● What needs to be done: Below are some entries. Transcribe the lines from the one holding "vfov_deg: 12.7" to the one holding "f_number: 7.1", inclusive, but not the pictures among them.

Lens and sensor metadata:
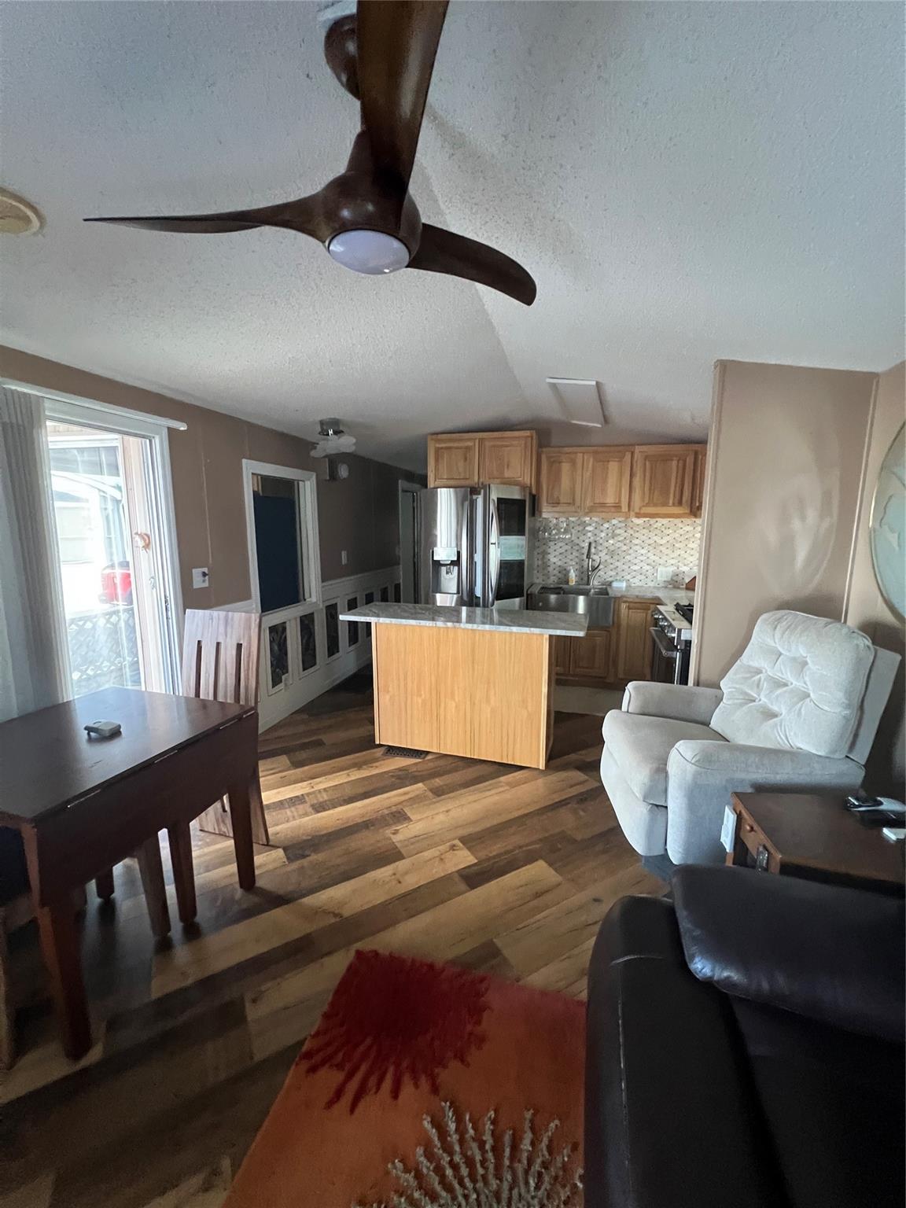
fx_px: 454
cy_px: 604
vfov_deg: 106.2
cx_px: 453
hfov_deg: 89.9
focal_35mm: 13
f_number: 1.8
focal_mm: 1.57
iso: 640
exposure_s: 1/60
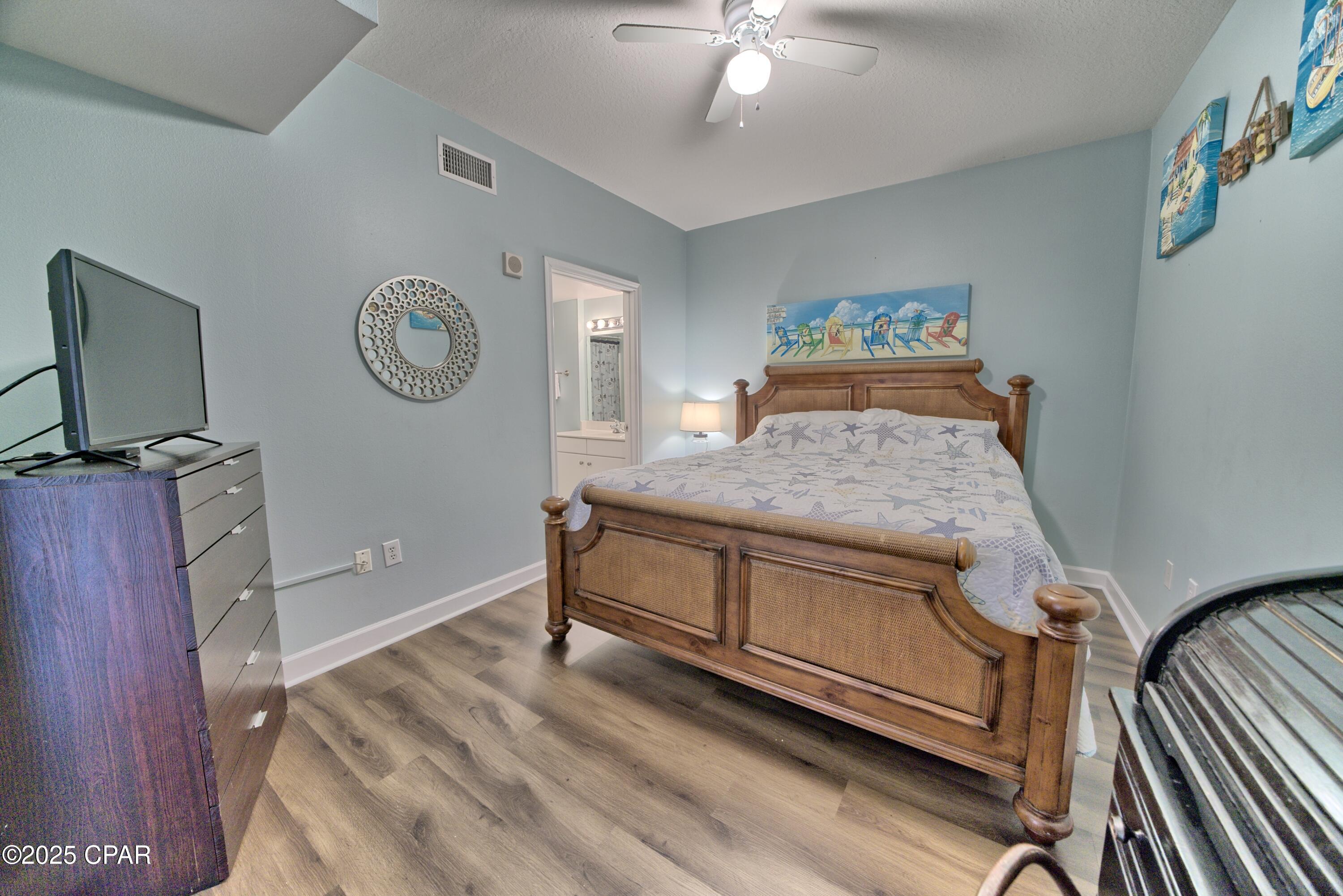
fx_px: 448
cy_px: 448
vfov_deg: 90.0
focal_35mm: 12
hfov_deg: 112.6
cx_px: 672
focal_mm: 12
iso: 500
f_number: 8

...

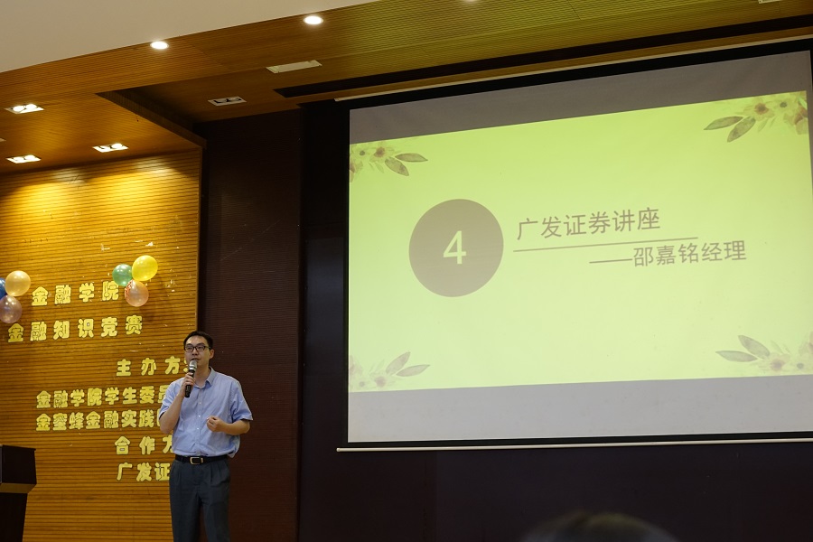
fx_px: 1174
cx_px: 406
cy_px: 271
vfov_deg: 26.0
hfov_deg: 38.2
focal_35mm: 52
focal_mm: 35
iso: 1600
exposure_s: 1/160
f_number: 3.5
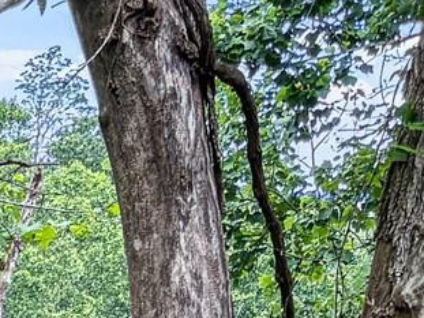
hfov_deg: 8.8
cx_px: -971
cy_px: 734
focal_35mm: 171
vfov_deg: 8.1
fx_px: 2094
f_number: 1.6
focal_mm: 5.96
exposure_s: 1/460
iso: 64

---

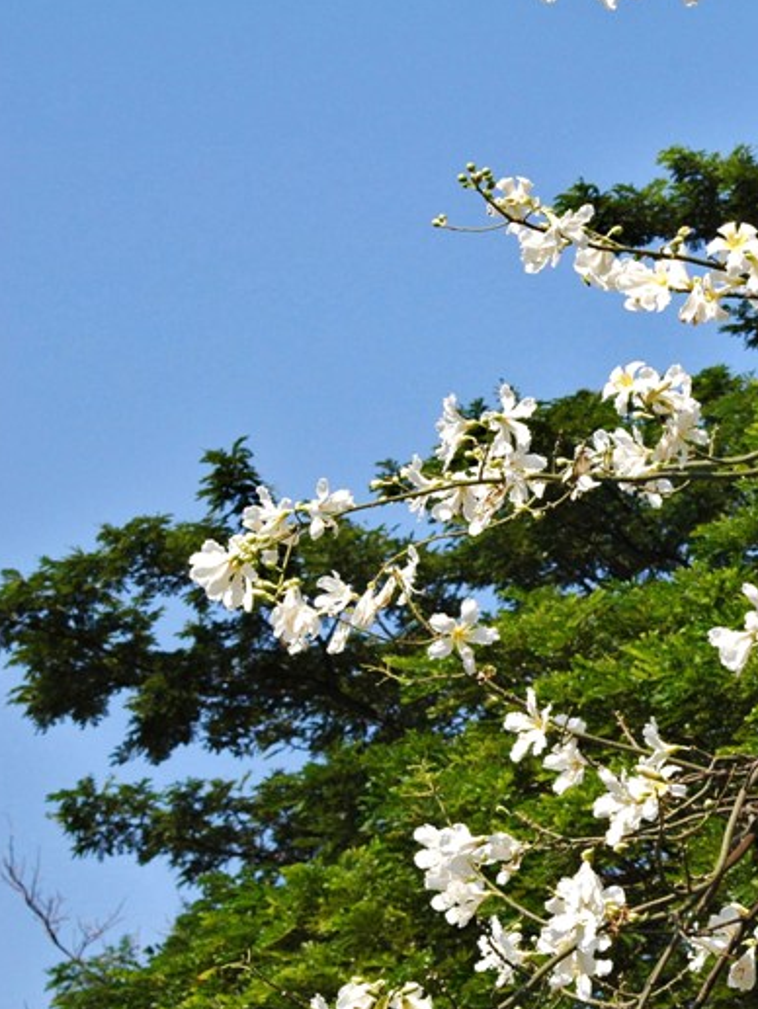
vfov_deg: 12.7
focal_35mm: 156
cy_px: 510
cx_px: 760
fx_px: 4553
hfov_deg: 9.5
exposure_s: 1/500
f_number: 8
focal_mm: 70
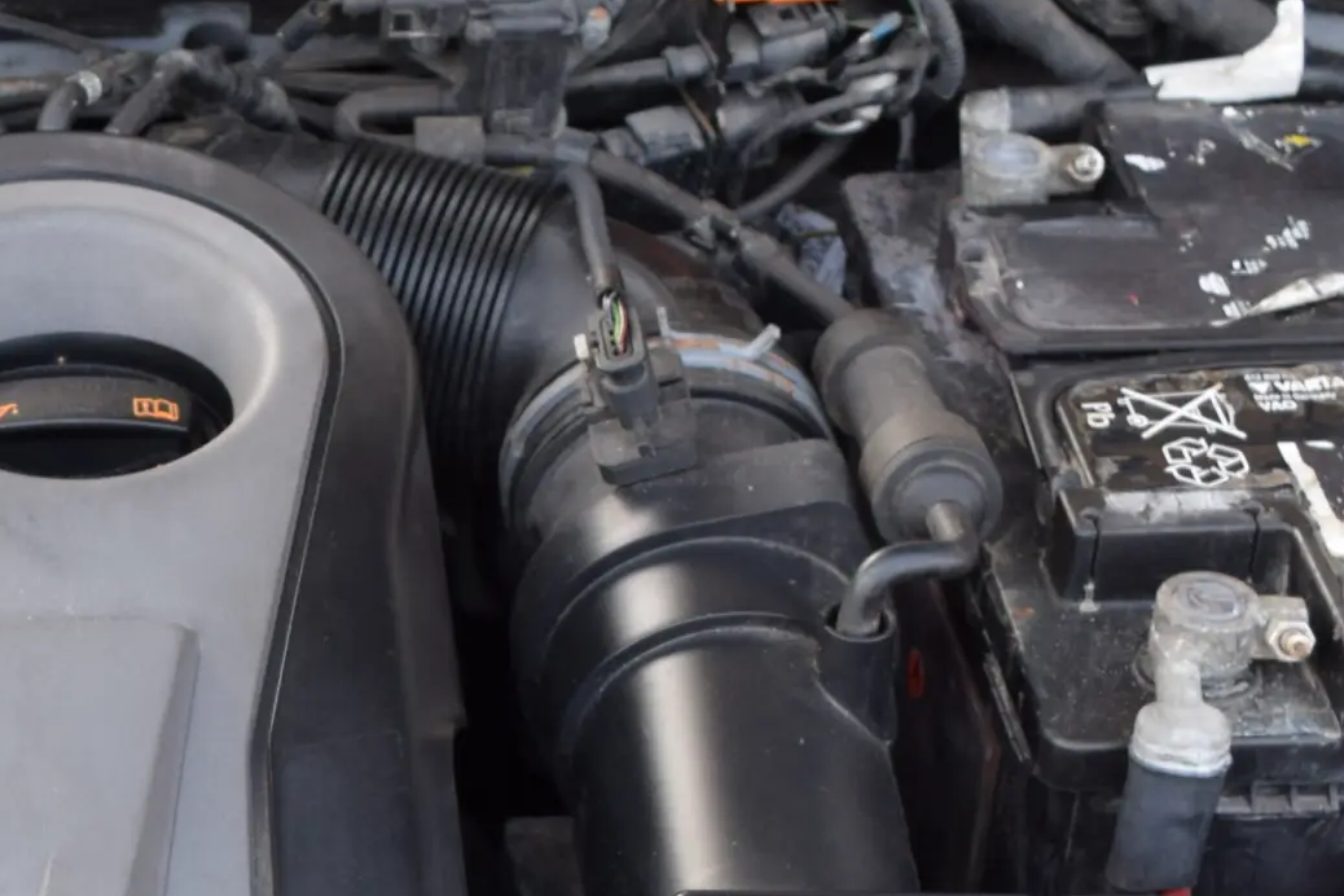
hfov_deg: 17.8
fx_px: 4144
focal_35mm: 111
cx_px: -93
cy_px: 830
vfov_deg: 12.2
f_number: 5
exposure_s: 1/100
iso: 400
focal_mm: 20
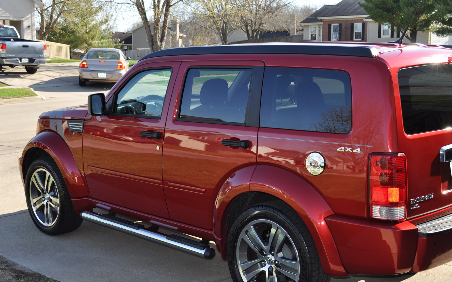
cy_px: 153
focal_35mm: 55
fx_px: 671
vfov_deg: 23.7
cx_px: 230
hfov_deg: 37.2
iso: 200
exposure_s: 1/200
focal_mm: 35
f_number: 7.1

● Result below:
vfov_deg: 12.7
focal_35mm: 156
cy_px: 510
cx_px: 760
fx_px: 4553
hfov_deg: 9.5
exposure_s: 1/500
f_number: 8
focal_mm: 70
hfov_deg: 17.8
fx_px: 4144
focal_35mm: 111
cx_px: -93
cy_px: 830
vfov_deg: 12.2
f_number: 5
exposure_s: 1/100
iso: 400
focal_mm: 20
cy_px: 153
focal_35mm: 55
fx_px: 671
vfov_deg: 23.7
cx_px: 230
hfov_deg: 37.2
iso: 200
exposure_s: 1/200
focal_mm: 35
f_number: 7.1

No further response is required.